Patchy, visually flashy remake by Neil Jordan of his favourite film, Melville's classic Bob Le Flambeur. Its art-robbery-scam story's all over the place, in truth, but Nick Nolte proves to be a wildly compelling force of nature as he kicks heroin, woos a young girl and beats casinos at their own game, all the while looking like he hasn't slept for a very taxing fortnight.
Insane collision of thriller and farce, with a kidnapping plot played at volume 11 and cast by a person on amyl. Kevin Bacon and Courtney Love are the bad couple, Charlize Theron and Stuart Townsend the goodies. Charlize attacks Kev with a scalpel hidden down her knickers, but is still less raving bonkers than Courtney. Gloriously dreadful.
With untenable Leone motifs and broad comedy caricatures, this final part of Shane Meadows' "Midlands Trilogy" (after Twenty-Four Seven and A Room For Romeo Brass) is a disappointment. Robert Carlyle is solid as the Glaswegian rogue determined to win back ex-partner Shirley Henderson. Yet, despite a re-shot 'dramatic' ending, it feels slight.
Bizarre variation on The Phantom Of The Opera, with Vincent Price as a deformed musician seeking revenge on the doctors who accidentally killed his wife, and achieving it by murdering them in a spectacularly imaginative series of set-pieces. A truly mixed supporting cast (Joseph Cotton, Terry-Thomas) and a memorably stylish approach, with Price on monstrously hammy form.

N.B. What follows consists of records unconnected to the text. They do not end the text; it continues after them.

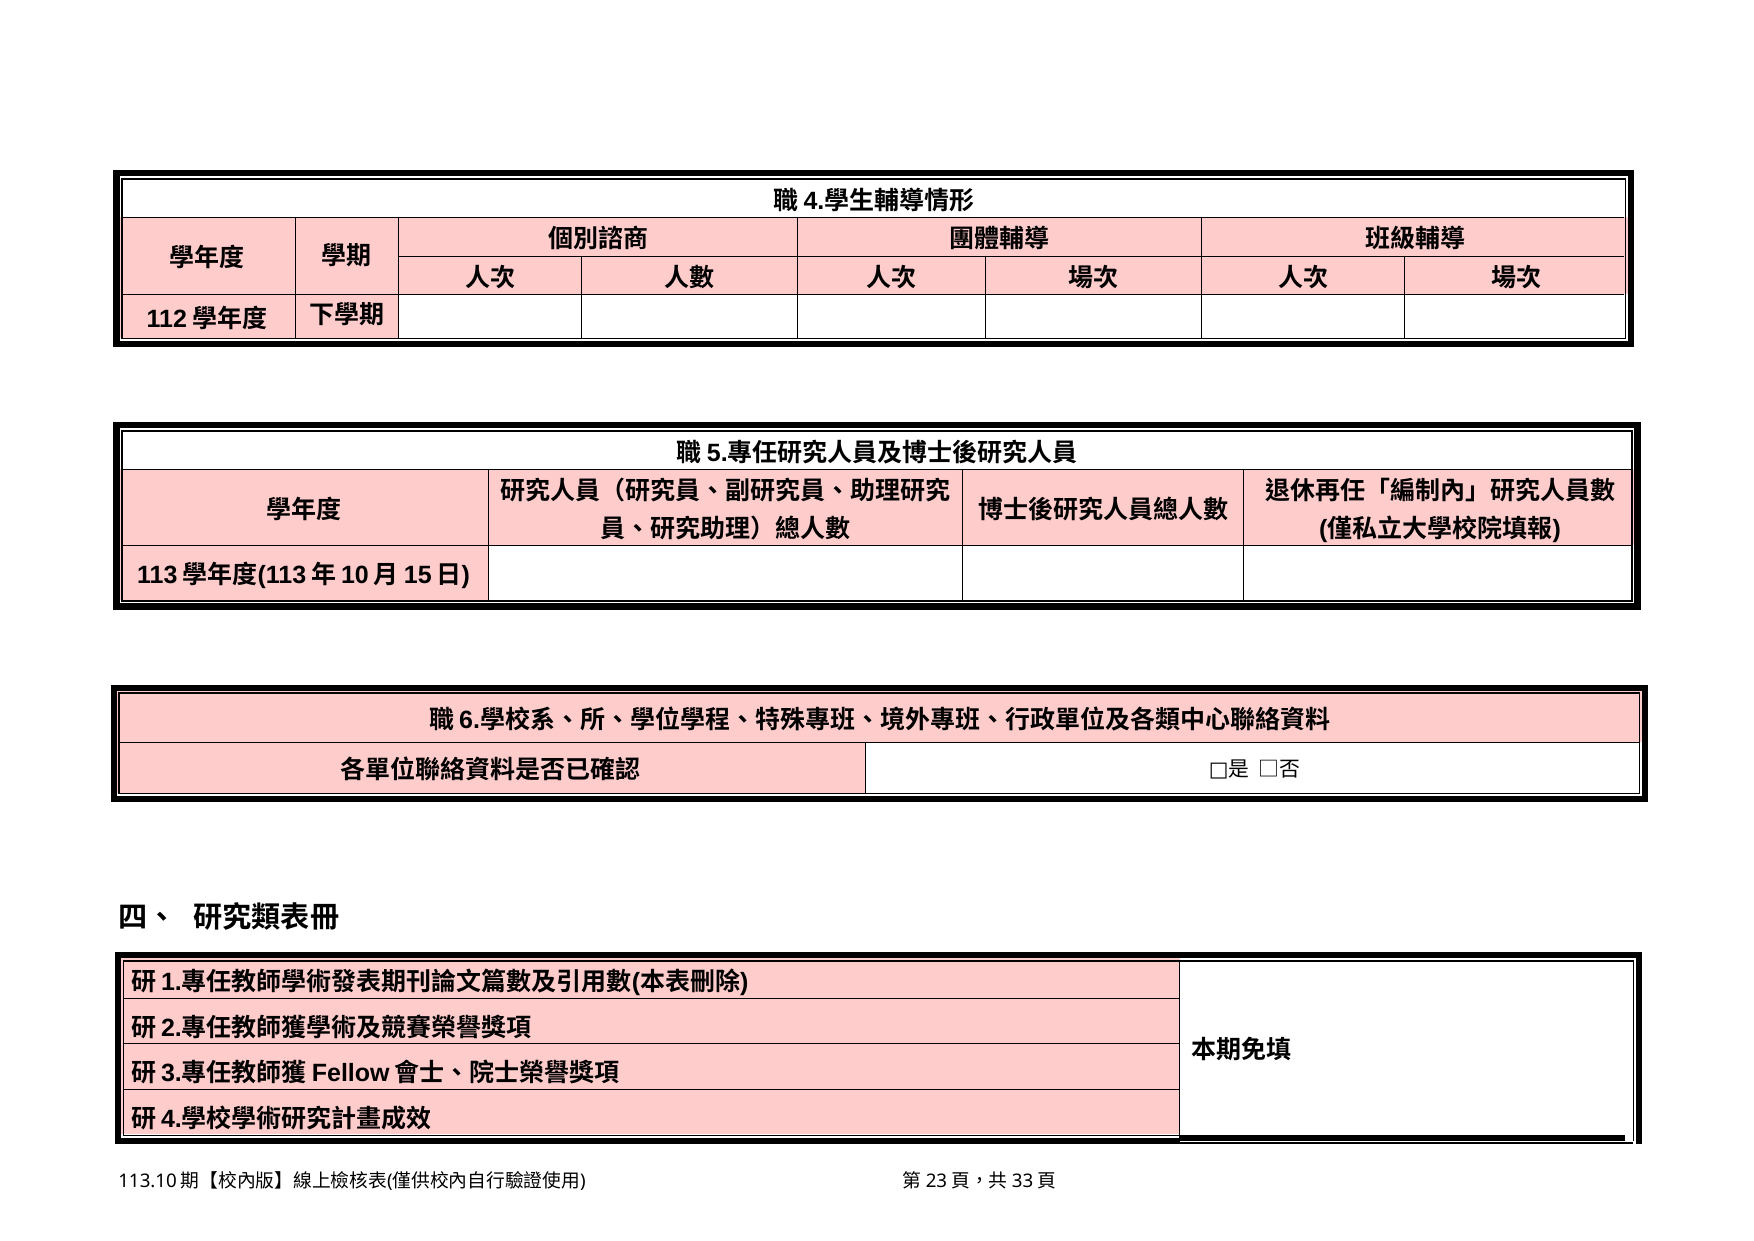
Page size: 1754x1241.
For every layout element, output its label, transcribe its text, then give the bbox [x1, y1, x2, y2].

table_cell 博士後研究人員總人數 [963, 470, 1243, 545]
table_cell 班級輔導 [1202, 217, 1625, 256]
table_cell 研究人員（研究員、副研究員、助理研究員、研究助理）總人數 [489, 470, 962, 545]
table_cell 人次 [399, 257, 581, 294]
table_cell 學年度 [123, 470, 488, 545]
table_cell 退休再任「編制內」研究人員數(僅私立大學校院填報) [1244, 470, 1631, 545]
table_cell □是 □否 [866, 743, 1639, 793]
table_cell 研2.專任教師獲學術及競賽榮譽獎項 [124, 999, 1179, 1043]
subtitle 研究類表冊 [118, 877, 1604, 952]
table_cell 場次 [986, 257, 1201, 294]
table_header 研1.專任教師學術發表期刊論文篇數及引用數(本表刪除) [124, 962, 1179, 998]
table_cell [399, 295, 581, 338]
table_cell 各單位聯絡資料是否已確認 [120, 743, 865, 793]
table_header 職6.學校系、所、學位學程、特殊專班、境外專班、行政單位及各類中心聯絡資料 [120, 694, 1639, 742]
table_cell [1405, 294, 1625, 338]
table_cell [582, 295, 797, 338]
table_cell [1202, 295, 1404, 338]
table_cell 團體輔導 [798, 218, 1201, 256]
table_cell [489, 546, 962, 600]
table_cell 學年度 [123, 218, 295, 294]
table_cell 下學期 [296, 295, 398, 338]
table_cell 場次 [1405, 256, 1625, 294]
table_header 職5.專任研究人員及博士後研究人員 [123, 432, 1631, 469]
table_header 職4.學生輔導情形 [123, 180, 1625, 217]
table_cell 人次 [798, 257, 985, 294]
table_cell 人次 [1202, 257, 1404, 294]
table_cell 人數 [582, 257, 797, 294]
table_cell 113學年度(113年10月15日) [123, 546, 488, 600]
table_header 本期免填 [1180, 962, 1633, 1134]
table_cell 學期 [296, 218, 398, 294]
table_cell 研4.學校學術研究計畫成效 [124, 1090, 1179, 1134]
table_cell [1244, 546, 1631, 600]
table_cell [798, 295, 985, 338]
table_cell [963, 546, 1243, 600]
table_cell [986, 295, 1201, 338]
table_cell 研3.專任教師獲Fellow會士、院士榮譽獎項 [124, 1044, 1179, 1089]
table_cell 112學年度 [123, 295, 295, 338]
table_cell 個別諮商 [399, 218, 797, 256]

Utterly demented female assassin action from Korea's Je-gyu Kang, who comes across as the bastard son of John Woo and Luc Besson (without the flair of either). Kang chucks in a load of contemporary political context, which is interesting, but falls victim to the current vogue for assembling your final cut half an hour too long. Enjoyable but overlong and confusing.